Blondify Your Locks
Tie up the top two-thirds of your bleached hair, letting the rest hang down. Coat the hanging strands in the blonde semi-permanent dye, using the applicator included in the box (or applying it straight from the squirt bottle). In some cases -- typically with semi-permanent dyes that last more than 20 shampoos -- you'll need to mix the color into the white developer bottle and shake it first.
Release another third of your hair, keeping the top third tied up. Coat those strands with the dye, then let out the rest of your hair and cover the remaining strands, until all of your hair is saturated with dye.
Give your hair time to soak in the dye for the time recommended in the dye's instructions.
Rinse the dye from your hair thoroughly, until the water runs clean. Stained towels are never in style -- though with a blonde hair dye, at least you don't have dark pigments to worry about!
Condition Your New 'Do
Apply a deep-conditioning treatment to your wet hair and let it sit for at least two minutes. Many semi-permanent dye boxes contain a deep conditioner that returns moisture to your tresses, leaving them soft and full of healthy shine.
Rinse the conditioner from your hair.
Let your hair dry. Air-drying is safer than heat styling, which can zap color from your strands over time. When it's totally dry, you'll be ready to rock your sunny new shade -- and stun your friends with your drastic blonde makeover!

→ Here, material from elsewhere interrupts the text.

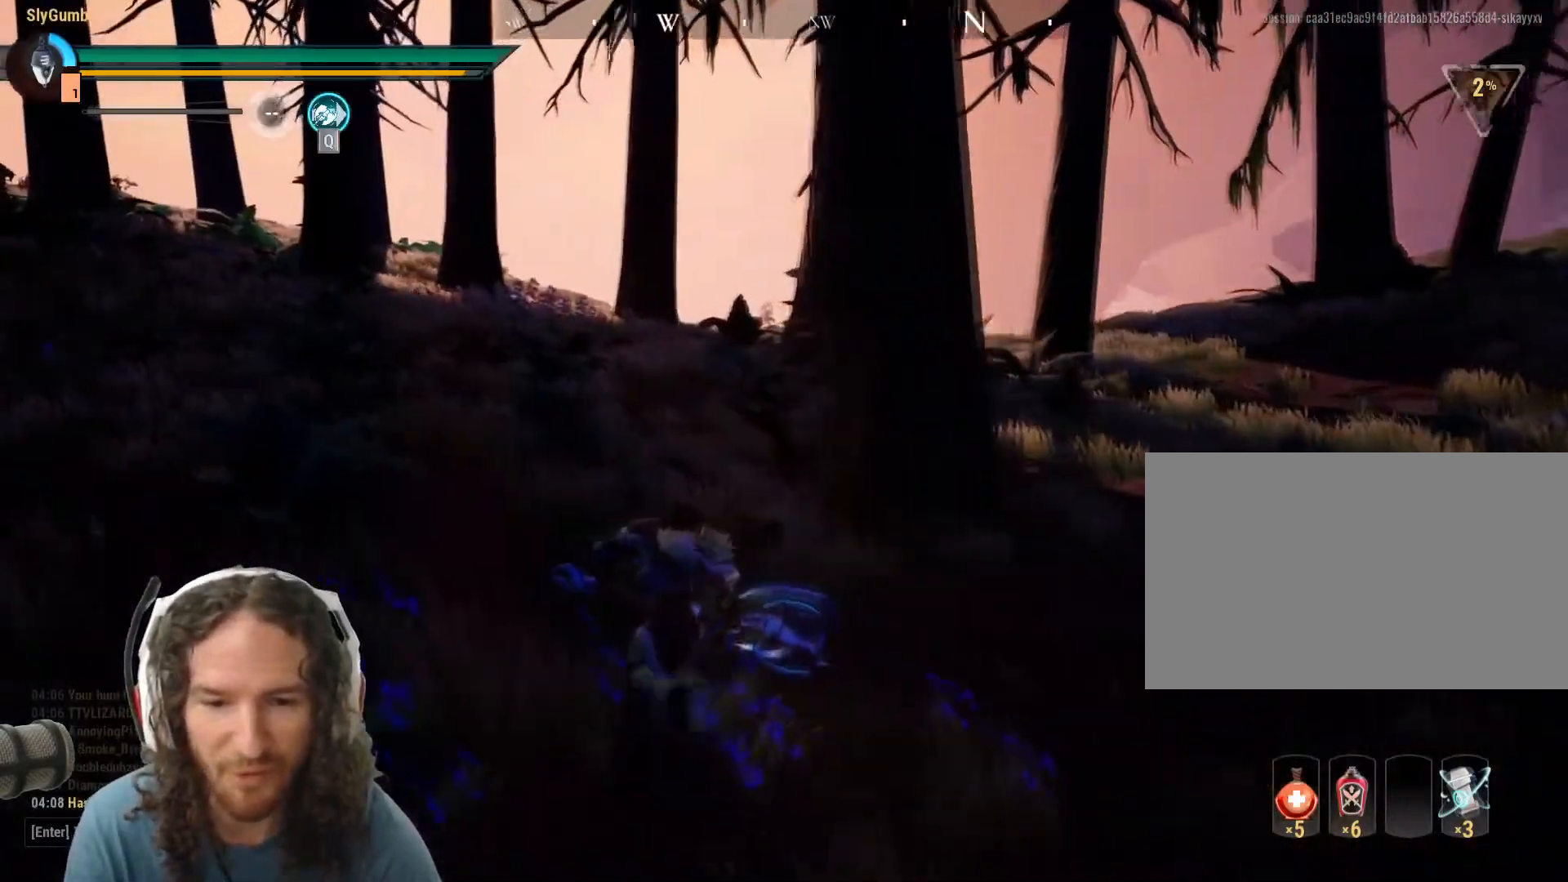
{"keys": ["shift", "w"], "mouse": [], "events": []}
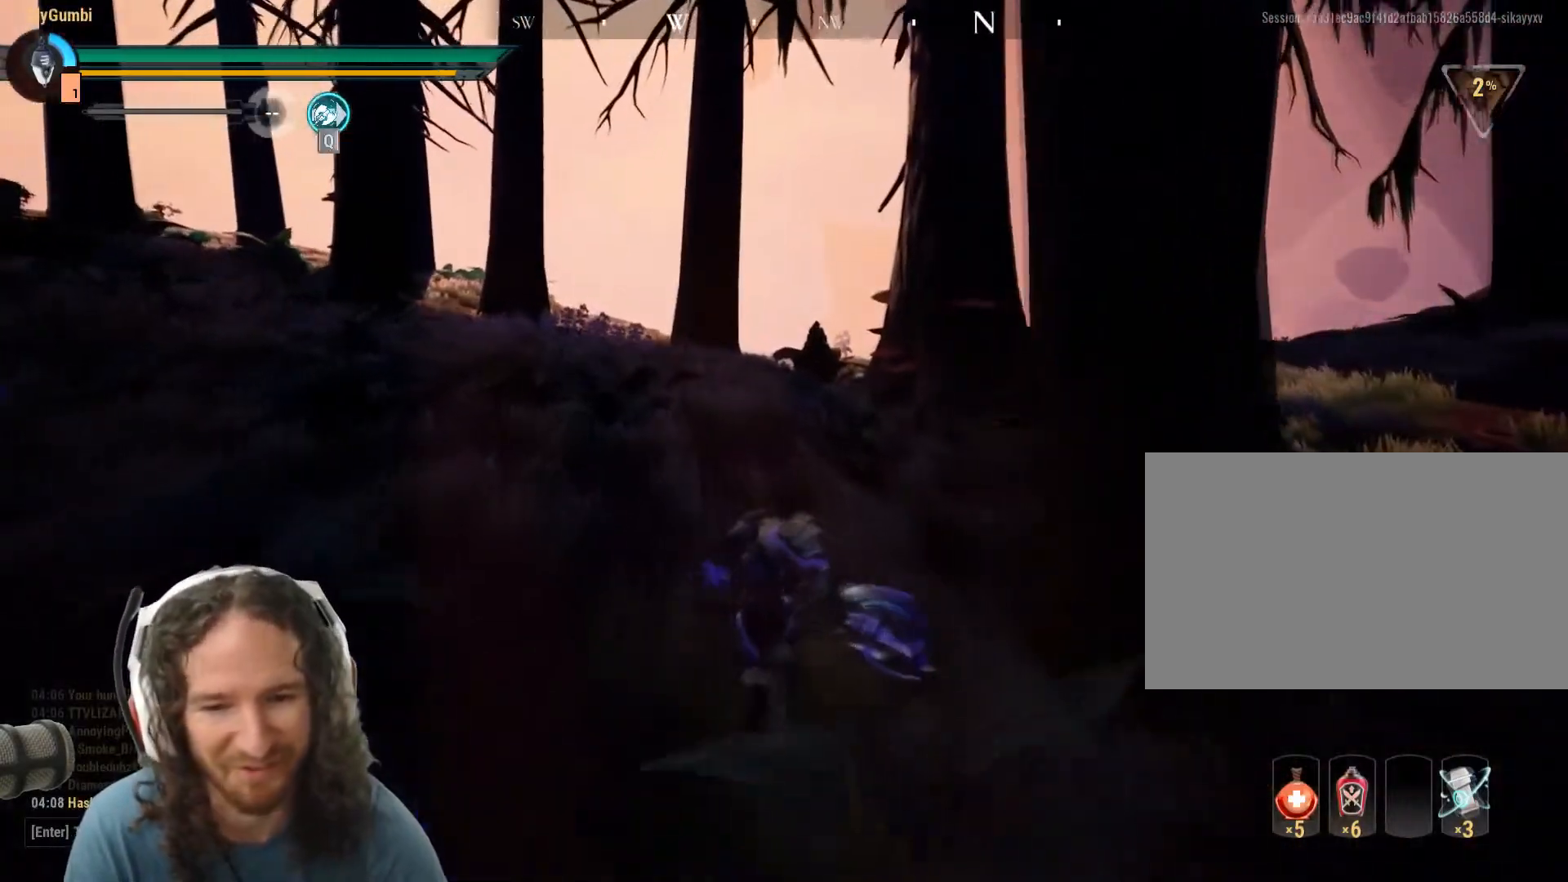
{"keys": ["shift", "w"], "mouse": [], "events": []}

Let a professional colorist bleach your black hair to a dark blonde shade, or even lighter. If you bleach at home you risk burning your scalp, missing spots and damaging your do in a major way. If you choose to take advantage of the bleach most blonde semi-permanent dye kits include, follow the instructions to the letter.
Don't rinse your semi-permanent color before the recommended time is up, or the dye might not take.